Kedua investor global tersebut bergabung sebagai mitra strategis bersama pemegang saham pendiri, yakni VPBank Securities dan LynkiD. Investasi ini dilakukan guna memenuhi persyaratan modal minimum sebesar VND 10 triliun atau setara US$380 juta, yang menjadi syarat utama untuk mengikuti program pilot perdagangan aset kripto nasional di Vietnam.
CAEX menyatakan bahwa penyetoran modal oleh para investor dijadwalkan berlangsung pada April 2026. Struktur kepemilikan mengikuti ketentuan program, di mana minimal 65% modal harus berasal dari investor institusional, sementara kepemilikan asing dibatasi maksimal 49%.
Baca Juga
Dalam kemitraan ini, OKX Ventures dan HashKey Capital akan berperan dalam pengembangan infrastruktur teknis, keamanan siber, kerangka kepatuhan, manajemen risiko, serta konektivitas likuiditas, sesuai regulasi yang berlaku di Vietnam.
Vietnam dinilai sebagai salah satu pasar aset digital paling berkembang di Asia. Berdasarkan data Chainalysis 2025, negara tersebut menempati peringkat keempat secara global dalam adopsi kripto, dengan lebih dari 20 juta pengguna dan nilai transaksi mencapai sekitar US$ 220 miliar dalam 12 bulan hingga Juni 2025.
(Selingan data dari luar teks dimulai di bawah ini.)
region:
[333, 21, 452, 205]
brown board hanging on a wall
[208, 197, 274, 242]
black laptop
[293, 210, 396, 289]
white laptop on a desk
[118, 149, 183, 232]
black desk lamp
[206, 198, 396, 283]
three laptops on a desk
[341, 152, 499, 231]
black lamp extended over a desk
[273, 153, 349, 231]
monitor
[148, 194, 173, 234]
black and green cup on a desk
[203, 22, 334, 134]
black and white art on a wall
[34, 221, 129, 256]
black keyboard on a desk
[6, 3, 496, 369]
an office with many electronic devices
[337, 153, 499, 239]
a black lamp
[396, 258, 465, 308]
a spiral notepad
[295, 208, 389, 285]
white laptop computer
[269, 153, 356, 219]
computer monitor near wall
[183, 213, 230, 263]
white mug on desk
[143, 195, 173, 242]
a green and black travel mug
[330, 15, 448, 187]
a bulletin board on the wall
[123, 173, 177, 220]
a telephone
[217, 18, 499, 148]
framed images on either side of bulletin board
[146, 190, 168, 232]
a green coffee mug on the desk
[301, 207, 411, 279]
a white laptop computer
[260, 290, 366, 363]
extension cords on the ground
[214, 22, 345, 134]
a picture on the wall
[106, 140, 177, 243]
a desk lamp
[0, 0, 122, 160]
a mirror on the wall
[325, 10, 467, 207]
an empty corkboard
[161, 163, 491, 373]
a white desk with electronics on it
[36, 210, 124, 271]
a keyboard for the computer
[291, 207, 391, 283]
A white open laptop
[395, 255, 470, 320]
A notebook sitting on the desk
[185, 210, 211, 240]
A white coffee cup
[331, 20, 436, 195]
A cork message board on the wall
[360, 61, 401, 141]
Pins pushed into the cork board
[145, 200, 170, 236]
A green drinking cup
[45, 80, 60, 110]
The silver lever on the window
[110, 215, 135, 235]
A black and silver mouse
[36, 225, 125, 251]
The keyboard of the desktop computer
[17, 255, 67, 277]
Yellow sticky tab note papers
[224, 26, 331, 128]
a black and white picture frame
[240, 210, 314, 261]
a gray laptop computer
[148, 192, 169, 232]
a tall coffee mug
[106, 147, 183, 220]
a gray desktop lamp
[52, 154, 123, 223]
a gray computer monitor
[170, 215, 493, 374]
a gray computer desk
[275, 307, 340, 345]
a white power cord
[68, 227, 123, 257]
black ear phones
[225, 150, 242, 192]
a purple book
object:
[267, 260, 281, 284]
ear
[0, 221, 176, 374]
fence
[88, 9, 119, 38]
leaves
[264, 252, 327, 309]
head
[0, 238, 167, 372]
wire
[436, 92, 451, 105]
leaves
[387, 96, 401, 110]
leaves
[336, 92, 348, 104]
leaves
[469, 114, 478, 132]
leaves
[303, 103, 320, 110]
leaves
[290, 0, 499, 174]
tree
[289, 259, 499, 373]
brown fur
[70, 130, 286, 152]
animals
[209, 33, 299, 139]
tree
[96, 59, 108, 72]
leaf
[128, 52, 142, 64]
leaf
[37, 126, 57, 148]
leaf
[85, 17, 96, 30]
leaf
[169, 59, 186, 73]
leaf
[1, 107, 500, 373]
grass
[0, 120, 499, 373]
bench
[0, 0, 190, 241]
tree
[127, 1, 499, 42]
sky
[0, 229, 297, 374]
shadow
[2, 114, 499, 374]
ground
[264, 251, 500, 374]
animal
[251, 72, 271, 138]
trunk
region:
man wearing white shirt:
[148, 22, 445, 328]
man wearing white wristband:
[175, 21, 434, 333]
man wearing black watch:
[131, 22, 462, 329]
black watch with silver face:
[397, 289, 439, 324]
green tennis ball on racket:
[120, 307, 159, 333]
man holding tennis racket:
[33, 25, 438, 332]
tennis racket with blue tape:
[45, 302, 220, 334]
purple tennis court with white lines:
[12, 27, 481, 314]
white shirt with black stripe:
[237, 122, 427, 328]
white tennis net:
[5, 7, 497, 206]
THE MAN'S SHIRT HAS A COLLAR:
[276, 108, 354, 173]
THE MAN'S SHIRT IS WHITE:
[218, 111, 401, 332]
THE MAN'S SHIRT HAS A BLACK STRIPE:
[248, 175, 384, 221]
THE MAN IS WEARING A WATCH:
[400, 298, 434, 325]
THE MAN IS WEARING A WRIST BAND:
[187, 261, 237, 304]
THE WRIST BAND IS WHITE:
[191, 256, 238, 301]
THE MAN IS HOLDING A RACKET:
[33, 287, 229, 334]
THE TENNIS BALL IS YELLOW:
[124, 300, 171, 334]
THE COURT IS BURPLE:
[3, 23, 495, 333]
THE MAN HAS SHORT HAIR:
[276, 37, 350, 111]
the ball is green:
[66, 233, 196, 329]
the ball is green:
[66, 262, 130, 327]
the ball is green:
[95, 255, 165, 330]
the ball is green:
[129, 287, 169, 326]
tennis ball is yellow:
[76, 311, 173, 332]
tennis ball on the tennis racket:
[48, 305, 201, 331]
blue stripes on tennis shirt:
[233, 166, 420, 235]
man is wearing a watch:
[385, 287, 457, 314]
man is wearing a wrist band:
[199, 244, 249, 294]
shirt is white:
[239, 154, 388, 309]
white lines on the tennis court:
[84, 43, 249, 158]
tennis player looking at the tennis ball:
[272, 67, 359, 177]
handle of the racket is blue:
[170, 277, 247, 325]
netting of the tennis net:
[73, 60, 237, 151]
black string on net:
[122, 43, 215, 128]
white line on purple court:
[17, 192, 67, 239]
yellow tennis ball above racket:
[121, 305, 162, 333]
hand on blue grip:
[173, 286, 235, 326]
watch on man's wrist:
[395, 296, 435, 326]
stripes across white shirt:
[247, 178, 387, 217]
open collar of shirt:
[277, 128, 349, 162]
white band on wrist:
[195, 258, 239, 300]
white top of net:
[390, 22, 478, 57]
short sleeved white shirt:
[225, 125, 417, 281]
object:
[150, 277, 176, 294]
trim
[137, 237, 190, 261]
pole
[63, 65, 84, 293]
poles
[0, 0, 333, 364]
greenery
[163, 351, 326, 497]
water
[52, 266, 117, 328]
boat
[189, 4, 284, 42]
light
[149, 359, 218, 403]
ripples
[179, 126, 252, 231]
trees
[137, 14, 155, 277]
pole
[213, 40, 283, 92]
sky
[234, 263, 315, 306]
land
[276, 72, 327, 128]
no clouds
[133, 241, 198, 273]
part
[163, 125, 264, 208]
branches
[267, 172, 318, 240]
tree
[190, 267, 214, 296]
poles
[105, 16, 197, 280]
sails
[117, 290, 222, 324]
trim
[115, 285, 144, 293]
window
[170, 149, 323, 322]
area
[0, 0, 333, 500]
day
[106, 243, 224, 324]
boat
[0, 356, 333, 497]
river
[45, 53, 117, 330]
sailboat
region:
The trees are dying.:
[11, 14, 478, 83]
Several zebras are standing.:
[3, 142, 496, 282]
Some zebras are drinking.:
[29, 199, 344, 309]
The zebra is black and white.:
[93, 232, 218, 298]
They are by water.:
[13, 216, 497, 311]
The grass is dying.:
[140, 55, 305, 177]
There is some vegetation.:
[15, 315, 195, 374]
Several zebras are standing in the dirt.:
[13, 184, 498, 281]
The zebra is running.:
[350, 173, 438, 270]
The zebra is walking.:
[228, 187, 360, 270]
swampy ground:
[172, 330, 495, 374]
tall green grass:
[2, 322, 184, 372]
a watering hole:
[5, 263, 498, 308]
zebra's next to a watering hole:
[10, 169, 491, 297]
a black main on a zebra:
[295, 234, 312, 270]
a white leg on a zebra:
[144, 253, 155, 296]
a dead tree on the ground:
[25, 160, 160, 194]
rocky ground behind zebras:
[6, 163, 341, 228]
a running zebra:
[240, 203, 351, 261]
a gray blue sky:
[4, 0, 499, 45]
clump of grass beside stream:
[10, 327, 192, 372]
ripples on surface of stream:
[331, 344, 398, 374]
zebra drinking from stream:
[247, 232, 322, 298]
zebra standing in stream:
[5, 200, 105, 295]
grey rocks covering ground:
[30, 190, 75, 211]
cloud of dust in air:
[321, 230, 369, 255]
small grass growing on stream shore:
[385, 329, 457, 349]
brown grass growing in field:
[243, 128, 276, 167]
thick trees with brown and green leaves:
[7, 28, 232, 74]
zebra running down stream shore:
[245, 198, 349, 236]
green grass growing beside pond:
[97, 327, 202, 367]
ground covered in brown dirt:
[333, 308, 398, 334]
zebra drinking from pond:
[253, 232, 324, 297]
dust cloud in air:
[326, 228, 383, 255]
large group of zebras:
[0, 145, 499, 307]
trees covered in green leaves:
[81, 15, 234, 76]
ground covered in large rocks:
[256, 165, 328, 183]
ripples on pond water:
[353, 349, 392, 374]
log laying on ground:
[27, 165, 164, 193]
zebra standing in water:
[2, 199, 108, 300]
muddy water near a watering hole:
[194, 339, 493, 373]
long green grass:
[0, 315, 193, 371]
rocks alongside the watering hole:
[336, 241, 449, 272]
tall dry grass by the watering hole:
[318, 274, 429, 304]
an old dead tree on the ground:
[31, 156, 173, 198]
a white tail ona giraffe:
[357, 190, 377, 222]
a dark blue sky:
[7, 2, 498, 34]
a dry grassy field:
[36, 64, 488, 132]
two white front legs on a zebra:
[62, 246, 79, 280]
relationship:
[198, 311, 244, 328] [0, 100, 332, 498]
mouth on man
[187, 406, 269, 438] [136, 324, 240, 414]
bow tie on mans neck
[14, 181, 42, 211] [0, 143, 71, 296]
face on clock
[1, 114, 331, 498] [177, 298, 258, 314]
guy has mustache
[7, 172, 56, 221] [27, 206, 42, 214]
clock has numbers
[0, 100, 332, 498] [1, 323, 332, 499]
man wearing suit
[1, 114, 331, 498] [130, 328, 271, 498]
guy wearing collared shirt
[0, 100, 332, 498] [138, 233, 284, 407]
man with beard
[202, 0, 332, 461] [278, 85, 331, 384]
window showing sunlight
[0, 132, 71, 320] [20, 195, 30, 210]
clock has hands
Pemerintah Vietnam saat ini tengah mengembangkan kerangka regulasi melalui program pilot perdagangan kripto yang menetapkan standar ketat bagi operator bursa, dengan tujuan menciptakan ekosistem yang aman, transparan, dan sesuai standar internasional.
Baca Juga
Kadin Usulkan Transaksi Dagang dengan Rusia Cs Pakai Blockchain dan Kripto
Investasi ini juga menjadi bagian dari ekspansi regional OKX di Asia Tenggara, termasuk Indonesia. Langkah tersebut diharapkan dapat memperkuat kepercayaan terhadap ekosistem kripto yang teregulasi di kawasan, seiring meningkatnya adopsi aset digital dan penguatan regulasi oleh otoritas seperti Otoritas Jasa Keuangan (OJK).
Sementara itu, HashKey Capital terus memperluas ekspansi di Asia, termasuk setelah keberhasilan penggalangan dana sebesar US$ 206 juta melalui IPO di Bursa Efek Hong Kong pada Desember 2025.